Astronomers in Chile have discovered a star dancing around a black hole in the Milky Way, just as Albert Einstein might have predicted more than a century ago.

Gloria Tso has more.

Using one of the world's largest telescopes, astronomers in Chile have found a star dancing at the heart of our Milky Way galaxy.

And the course of that orbit helps to proves Albert Einstein right, more than a century later.

The European Southern Observatory, or ESO, announced the find on Thursday (April 16).

They think the star may be orbiting a supermassive black hole, called Sagittarius A* (Sagittarius A-Star) hypothesized to be the well in time and space that sits in the middle of the galaxy.

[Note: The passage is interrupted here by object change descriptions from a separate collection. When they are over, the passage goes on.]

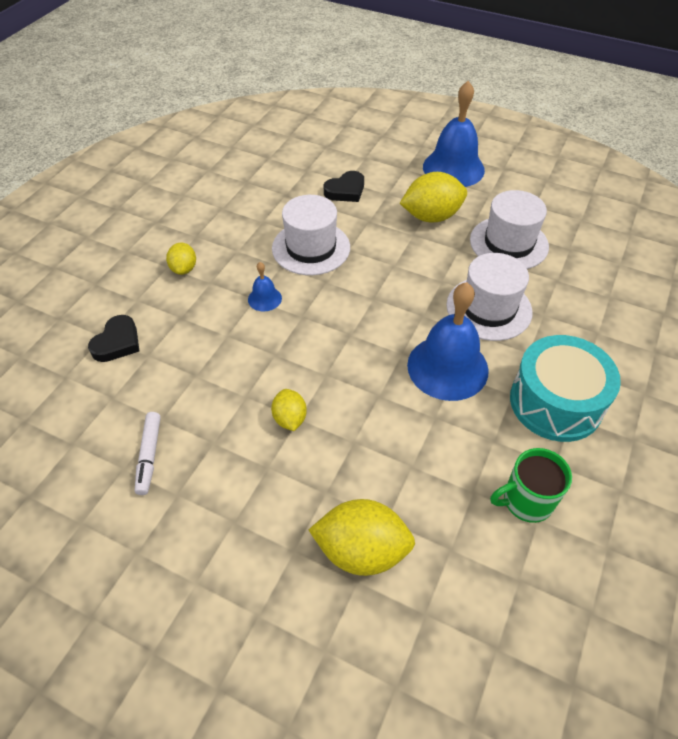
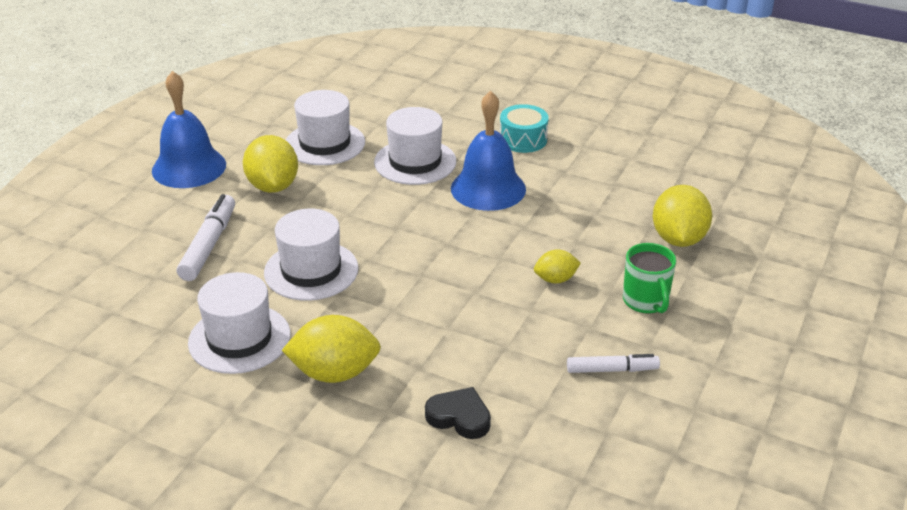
camera: 90 degrees left, 15 degrees down
yellow lemon [166,243,196,275] -> yellow lemon [282,315,381,383], size x1.79
blue bell [248,262,282,312] -> none
black heart [324,171,364,202] -> white marker [177,194,235,281]
green mug [490,448,572,523] -> green mug moved to [623,243,676,314]
turquoise drum [510,335,621,442] -> turquoise drum [500,104,549,153], size x0.63
none -> white hat [188,272,290,374]

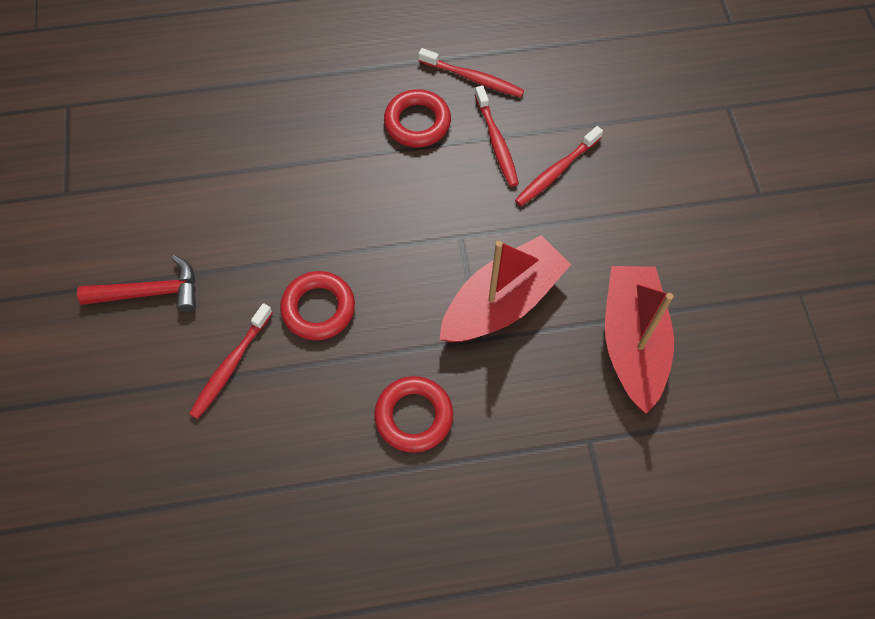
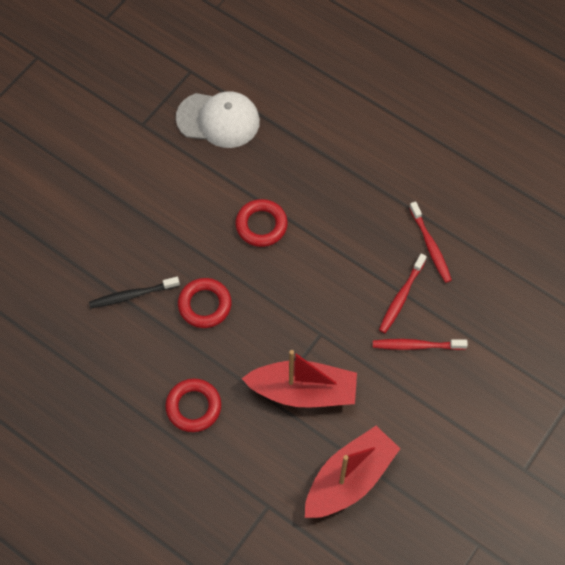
camera: 45 degrees right, 0 degrees up
red hammer [77,255,196,312] -> none
red toothbrush [189,303,273,419] -> black toothbrush [89,277,180,308]
red ring [384,89,451,147] -> red ring moved to [235,199,288,247]
none -> white cap [176,91,260,148]

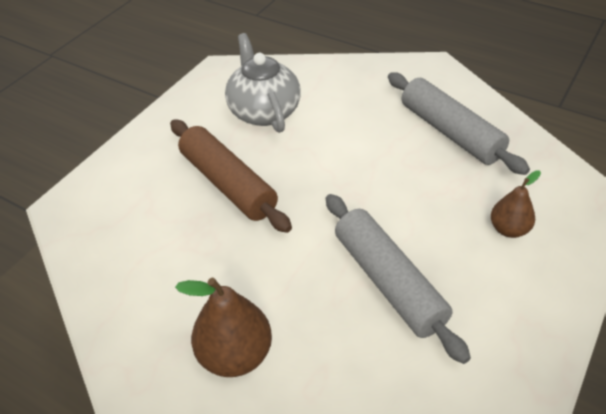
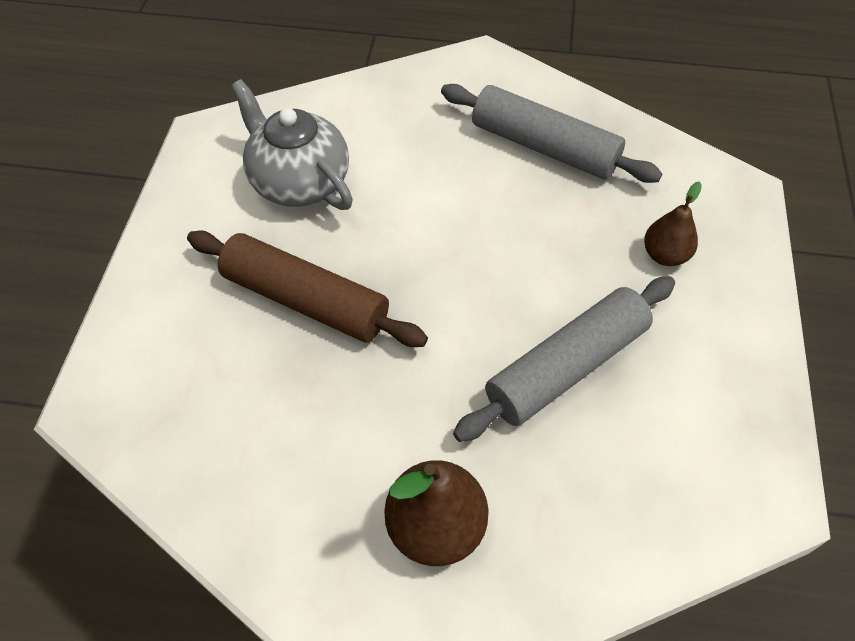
camera: 25 degrees left, 10 degrees up
grey rolling pin [326,194,471,364] -> grey rolling pin turned 75 degrees counterclockwise [453,276,675,442]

According to Einstein's theory of relativity in 1915, the 'dancing' star orbiting the black hole - would perform a twirl as gets close.

That's what Thursday's announcement points to - and it's just the latest discovery that backs up Einstein.

And as Alejandra Jimenez from the Max Planck Institute explains, it also gives evidence that the immense Sagittarius A* exists.

(SOUNDBITE) (Spanish) OFFICIAL AT THE MAX PLANCK INSTITUTE FOR EXTRATERRESTRIAL PHYSICS, ALEJANDRA JIMENEZ, SAYING: "There is a lot of evidence that massive black holes exist, but to say that they exist we had to demonstrate two things: that this said object is massive but at the same time compact, and that the General Theory of Relativity formulated by (Albert) Einstein correctly describes what happens naturally." ESO scientists said nearly 30 years of measurements allowed them to follow the star's rosette-shaped orbit around Sagittarius A*.

That's a point for Einstein, and not his predecessor Isaac Newton, who believed the star would travel in an ellipse-like pattern.

Having already found evidence for relativity, scientists' next step is to look at stars closer to Sagittarius A* to see how being so close to it warps their path through the cosmos.